A box full of crayons is a colorful compilation of stories, articles and reviews, some light, some dark, some sharp, some blunt overall leaving a mark of varying intensity on its readers.
Saturday, May 1, 2010
“You know you've read a good book when you turn the last page and feel a little as if you have lost a friend.”~Paul Sweeney
That’s what I felt like when I finished Pollyanna by Eleanor Porter. This book should come with the warning: “This could change your life.”
I, then, gifted a copy to a friend of mine who was complaining about all the bad things happened in her life. She looked at it and said, “It looks like a kid’s book to me.” “It is, I said, but looks like we adults could need it. After she read it , she couldn’t thank me enough.
That’s Pollyanna for you. A medicine sweetened for us all to swallow in one gulp and leaves an everlasting taste long after you finished reading it.
The overview
Pollyanna has had a hard life. Her mother died when she was young, and she has been impoverished all her life. Then her father dies too. Orphaned at the age of eleven, she is sent to live with her aunt, an uptight, humorless woman who looks upon taking Pollyanna under her care as her duty -- and nothing more and hopes that the child won't disrupt her quiet, bland routine too much.
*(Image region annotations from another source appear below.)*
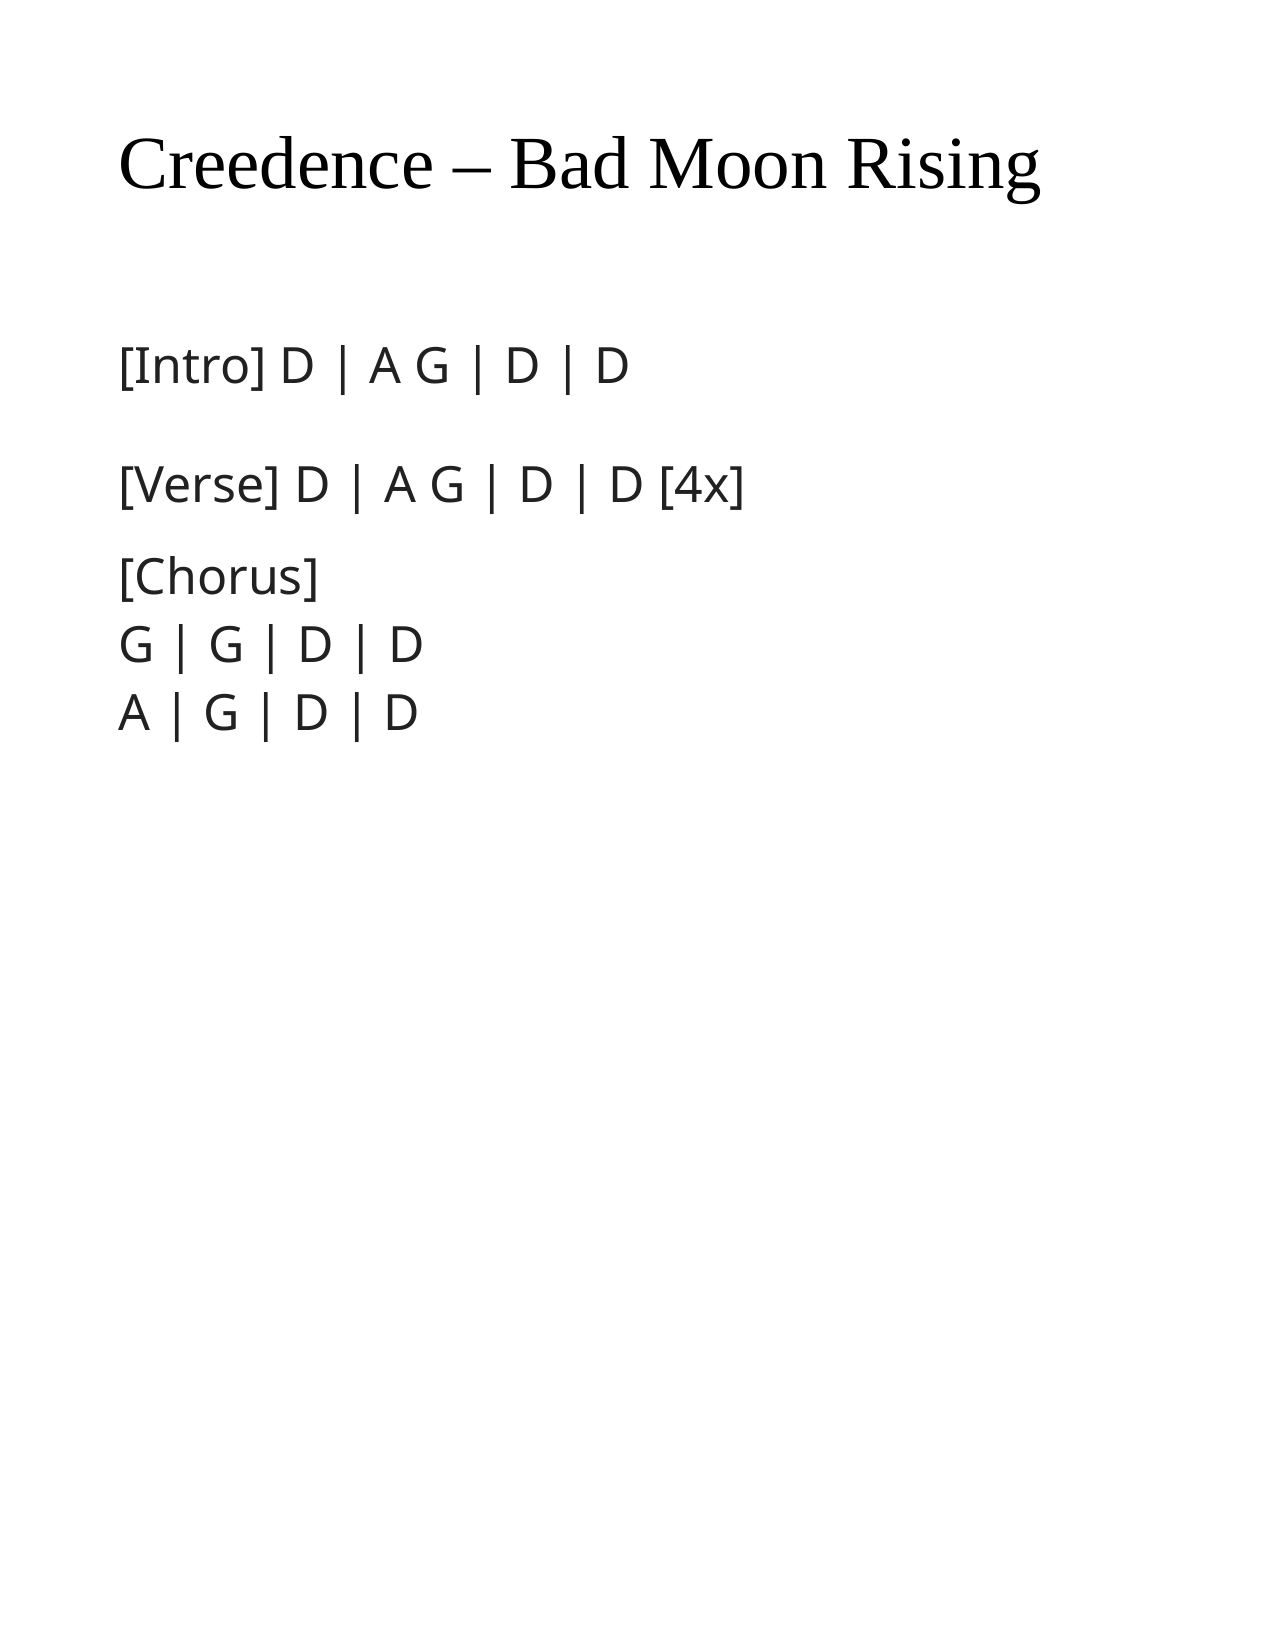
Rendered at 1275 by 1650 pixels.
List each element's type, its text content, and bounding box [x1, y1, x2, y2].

text [Intro] D | A G | D | D [118, 330, 1157, 398]
text A | G | D | D [118, 677, 1157, 745]
text Creedence – Bad Moon Rising [118, 118, 1157, 204]
text [Verse] D | A G | D | D [4x] [118, 449, 1157, 517]
text G | G | D | D [118, 609, 1157, 677]
text [Chorus] [118, 541, 1157, 609]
But disrupt she will to her life and to the lives of all the others who are lucky enough to come in touch with her, for Pollyanna’s father has taught her to play a game, a game that can be played by anyone, anytime, anywhere and in any situation, a game that could well become a revolution in this world. It's called the Glad Game, and with it Pollyanna proceeds to turn the entire town upside down.
From the Böök:” You see I'd wanted a doll, and father had written to them so. But when the missionary barrel came the lady wrote that there hadn't any dolls come in, but the little crutches had. So she sent 'em along as they might come in handy for some child, sometime. And that's when we began it. ... the game was to just find something about everything to be glad about -- no matter what 'twas," rejoined Pollyanna earnestly. "And we began right then -- on the crutches."
Her father told her that she could be 'glad' that she didn't 'need' them, and that's when the game of finding a silver lining in every cloud began.
The book, classic in its language, is joyful and refreshing and the message in it is universal. You are left, with the feeling of wanting to find something good in everything in life and can almost feel like you know Pollyanna personally and like the quote says, at the end of the book, you feel a little like you lost a good friend though her message would stay with the reader. A must read for young and old alike.